Les avantages et opportunités du dessalement d’eau

Il faut dire que ces stations n’ont pas que des impacts négatifs : elles assurent avant tout la disponibilité de l’eau tant qu’elles ne sont pas soumises aux changements climatiques liés aux sources d’eau douce.

Fouad Amraoui rappelle que l’avantage du dessalement est de sécuriser l’alimentation en eau potable des principales agglomérations côtières, en réduisant la pression sur les eaux conventionnelles, qui sont parfois acheminées sur de longues distances à partir des retenues de barrages.

"Cela permet de redéployer les ressources en eau vers des villes intérieures qui en manquent. Par exemple, la mise en service des stations de Casablanca, El Jadida et Safi va permettre d’acheminer beaucoup plus d’eau du barrage El Massira sur Oum Er Rbia, vers la ville de Marrakech", explique-t-il.

Selon la même source, le recours au dessalement permet également de valoriser des terres et de dynamiser l’économie de certaines régions à potentiel, en développant une agriculture à forte valeur ajoutée (cultures sous serres par exemple). Et ce, tout en optimisant les besoins en eau en adoptant la micro-irrigation.

"Irriguer des cultures par l’eau déminéralisée ou dessalée assure de meilleurs rendements agricoles et minimise la salinisation des sols", ajoute-t-il.

Par ailleurs, le professeur souligne que la technologie du dessalement a beaucoup évolué ces dernières années. La recherche et l’innovation ont en effet permis l’utilisation de membranes filtrantes plus performantes et moins gourmandes en énergie.
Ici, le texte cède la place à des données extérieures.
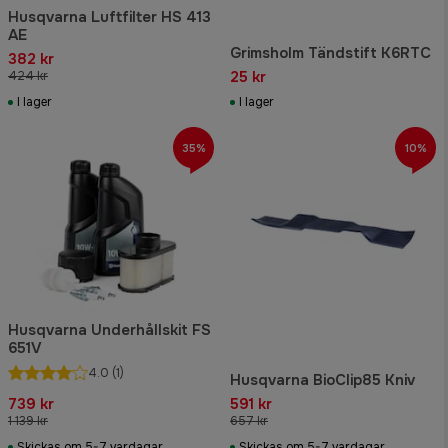
Husqvarna Luftfilter HS 413
AE
Grimsholm Tändstift K6RTC
382 kr
25 kr
424 kr
I lager
I lager
35%
10%
Husqvarna Underhållskit FS
651V
4.0
(1)
Husqvarna BioClip85 Kniv
739 kr
591 kr
1 139 kr
657 kr
Skickas om 5-7 vardagar
Skickas om 5-7 vardagar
Par conséquent, le dessalement devient plus abordable pour un certain nombre de pays en développement, comme le Maroc qui dispose d’une côte maritime longue de 3.500 km.

"Il faut étoffer l’arsenal juridique"

Plusieurs défis doivent ainsi être relevés pour gérer au mieux ces stations de dessalement. Charafat Afilal, ancienne ministre déléguée auprès du ministre de l’Energie, des mines, de l’eau et de l’environnement, nous explique que les divers impacts environnementaux des stations de dessalement d’eau nécessitent des études plus approfondies sur le littoral et le volet social. Car ces stations peuvent "défigurer" le littoral en plus d’impacter la vie aquatique par les décharges de saumure.

Pour la problématique des saumures, on ne dispose que de "pratiques" au Maroc et non de règles. Des textes réglementaires doivent être élaborés pour combler cette carence. Il faut également avoir recours à l’innovation pour trouver des solutions adaptées au contexte marocain pour la gestion des rejets.

"Il y a un vide réglementaire au niveau national ; il faut étoffer l’arsenal juridique vu que les investissements dans ce sens s’accélèrent, et surtout cadrer les rejets d’eau saumâtre. Il faut définir des seuils (de salinité) à ne pas dépasser et trouver des solutions innovantes pour se débarrasser des sels en s’inspirant de la réglementation internationale", conclut Charafat Afilal.